I can’t write about my uterus anymore, since I lost it back in early April (oops!). But I wanted to provide a short update on the aftermath of the surgery. Last time I wrote, I had just found out that I needed to have physical therapy for pelvic floor pain and tightness; I wasn’t excited about it, to say the least.

One thing that frustrates me a lot is that I went through the entire surgery, the painful recovery, and I’m not really better than I was. Or rather, the things that were a problem but not bothering me (uterine prolapse) are resolved. The things that were bothering me (herniated back vaginal wall, making bowel movements difficult) are still problems. (Sorry, I know it’s icky to read about. Imagine having to live with it, double ick.) Plus I have soreness in places I didn’t use to have soreness, chronic sacral pain and a tightness that makes me wonder if intercourse is a physical impossibility.

So today I had my second appointment with Celia, the physical therapist. She specializes in pelvic floor issues, and to my relief, she is very sensitive about what the experience is like for me (for all her clients, I am sure). During the first appointment, all we did was talk about what I was experiencing. She mentioned what she thought might be issues and already gave me something to work on, without having to touch me.

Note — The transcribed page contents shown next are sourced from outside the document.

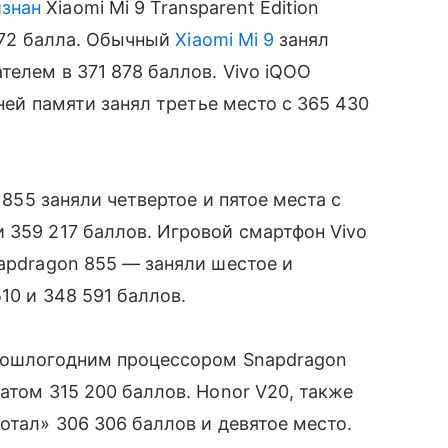
изнан
Xiaomi Mi 9 Transparent Edition
2 072 балла. Обычный
Xiaomi Mi 9
занял
телем в 371 878 баллов. Vivo iQOO
нней памяти занял третье место с 365 430
 855 заняли четвертое и пятое места с
359 217 баллов. Игровой смартфон Vivo
napdragon 855 — заняли шестое и
10 и 348 591 баллов.
 прошлогодним процессором Snapdragon
татом 315 200 баллов. Honor V20, также
ботал» 306 306 баллов и девятое место.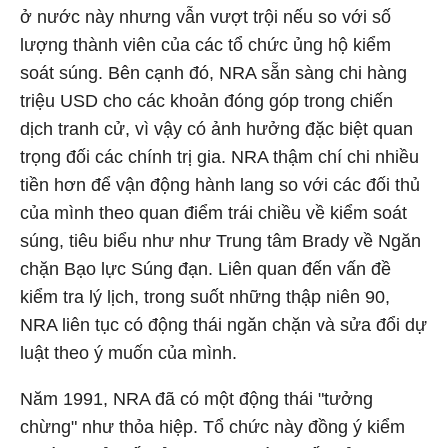
ở nước này nhưng vẫn vượt trội nếu so với số
lượng thành viên của các tổ chức ủng hộ kiểm
soát súng. Bên cạnh đó, NRA sẵn sàng chi hàng
triệu USD cho các khoản đóng góp trong chiến
dịch tranh cử, vì vậy có ảnh hưởng đặc biệt quan
trọng đối các chính trị gia. NRA thậm chí chi nhiều
tiền hơn để vận động hành lang so với các đối thủ
của mình theo quan điểm trái chiều về kiểm soát
súng, tiêu biểu như như Trung tâm Brady về Ngăn
chặn Bạo lực Súng đạn. Liên quan đến vấn đề
kiểm tra lý lịch, trong suốt những thập niên 90,
NRA liên tục có động thái ngăn chặn và sửa đổi dự
luật theo ý muốn của mình.
Năm 1991, NRA đã có một động thái "tưởng
chừng" như thỏa hiệp. Tổ chức này đồng ý kiểm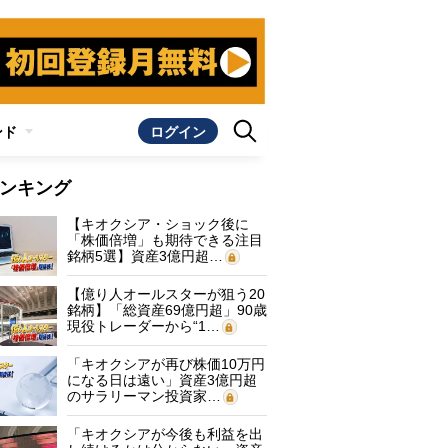
ンド
ログイン
ンキング
【キオクシア・ショック後に
「株価倍増」も期待できる注目
銘柄5選】資産3億円超…
【億り人オールスターが狙う20
銘柄】「総資産69億円超」90歳
現役トレーダーから“1…
「キオクシアが再び株価10万円
になる日は遠い」資産3億円超
のサラリーマン投資家…
「キオクシアが今後も利益を出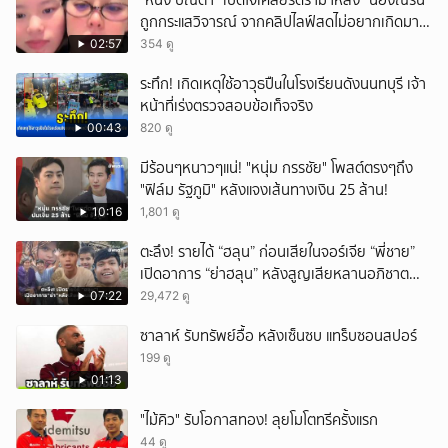
"หนิง ปณิตา" เปิดใจเคลียร์ดราม่าหลัง "น้องณิริน"
ถูกกระแสวิจารณ์ จากคลิปไลฟ์สดไม่อยากเกิดมา
หน้าเหมือนพ่อ
02:57
354 ดู
ระทึก! เกิดเหตุใช้อาวุธปืuในโรงเรียนดังนนทบุรี เจ้า
หน้าที่เร่งตรวจสอบข้อเท็จจริง
00:43
820 ดู
มีร้อนๆหนาวๆแน่! "หนุ่ม กรรชัย" โพสต์ตรงๆถึง
"ฟิล์ม รัฐภูมิ" หลังแจงเส้นทางเงิน 25 ล้าน!
10:16
1,801 ดู
ตะลึง! รายได้ “ฮลุน” ก่อนเสียในจอร์เจีย “พี่ชาย”
เปิดอาการ “ย่าฮลุน” หลังสูญเสียหลานอภิชาต
บุตร!
07:22
29,472 ดู
ซาลาห์ รับทรัพย์อื้อ หลังเซ็นซบ แทร็บซอนสปอร์
199 ดู
01:13
"ไม้คิว" รับโอกาสทอง! ลุยโมโตทรีครั้งแรก
44 ดู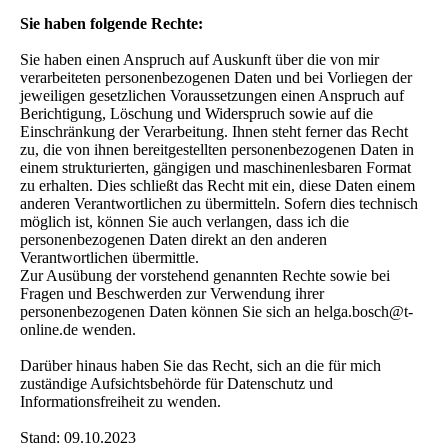
Sie haben folgende Rechte:
Sie haben einen Anspruch auf Auskunft über die von mir
verarbeiteten personenbezogenen Daten und bei Vorliegen der
jeweiligen gesetzlichen Voraussetzungen einen Anspruch auf
Berichtigung, Löschung und Widerspruch sowie auf die
Einschränkung der Verarbeitung. Ihnen steht ferner das Recht
zu, die von ihnen bereitgestellten personenbezogenen Daten in
einem strukturierten, gängigen und maschinenlesbaren Format
zu erhalten. Dies schließt das Recht mit ein, diese Daten einem
anderen Verantwortlichen zu übermitteln. Sofern dies technisch
möglich ist, können Sie auch verlangen, dass ich die
personenbezogenen Daten direkt an den anderen
Verantwortlichen übermittle.
Zur Ausübung der vorstehend genannten Rechte sowie bei
Fragen und Beschwerden zur Verwendung ihrer
personenbezogenen Daten können Sie sich an helga.bosch@t-
online.de wenden.
Darüber hinaus haben Sie das Recht, sich an die für mich
zuständige Aufsichtsbehörde für Datenschutz und
Informationsfreiheit zu wenden.
Stand: 09.10.2023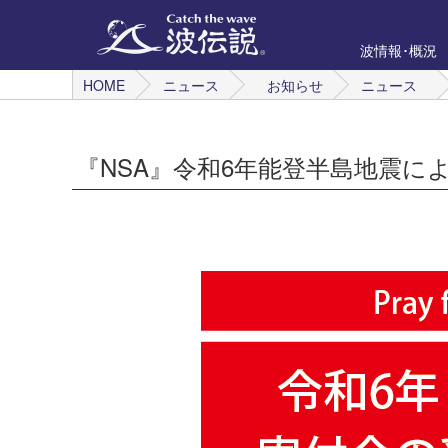
波情報･概況
HOME
ニュース
お知らせ
ニュース
『NSA』令和6年能登半島地震に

Today the agenda included a vaginal exam. She told me though that we didn’t have to do it today if I didn’t want. We didn’t have to do it at all, she said–it would be helpful for her to have more information, but she wouldn’t do an exam if I didn’t want to. I decided I did want it though, because I really would like to get the issues resolved, and I think that’s more likely if she knows exactly what’s going on.

Okay then, Celia said. But she also reminded me that we could stop at any point if I needed to. I’m in charge, she told me. Clearly she’s experienced at working with women who have some kind of trauma history.

She did everything right, and it was essentially fine. She’d ask me though if something hurt, and if so, how much on a scale of 1-10. I could never answer that. I couldn’t really distinguish between what felt like pressure and what hurt. I felt confused. I think I was holding myself so tight and protected that there was not much brain space left for noticing sensations.

Celia paused in the middle to make sure I was okay and could keep going. I was pretty tense at that point, so she wasn’t wrong to check in.

“No, keep going,” I said. “I’d rather just get it over with.”

“I’m not sure that’s the best thing,” she replied. “It’s never a good thing to rush with your body. It doesn’t matter if we do the whole exam today or some of it next time or never do the rest of it. But it matters if you aren’t feeling okay.”

We eventually did keep going a bit longer, and then she decided that was enough. I’m glad now that she did, because after she left, I dressed and took off on my way home, I realized that I was sore. Not too bad, and it’s already better, but I wasn’t able to notice it while I was still in the office.

I’ve been thinking about this appointment and especially about my “keep going and get it over with” approach. I think that’s my approach to a lot of things, physical and sexual things, and also demands and stress at work. I override any instincts I might have to stop (or I don’t listen to them or maybe don’t even have them). I can see that Celia’s right, that rushing might not be the best approach. I wonder what it might mean to slow down and pay attention to what my body feels. It could be hard at first, but perhaps I could learn to sense my reactions in the moment and not an hour or a day or a year or many years later?

I’m grateful to have this realization in the presence of a sensitive and concerned practitioner, rather than in the middle of a situation where I might feel some external pressure to keep going. Isn’t that interesting? I didn’t expect to be grateful for anything about this physical therapy.


P.S. Nice post by alisonslist on what pelvic floor PT is like. Since I’m still in the diagnostic phase, I can’t speak yet to whether I’ll have a similar experience.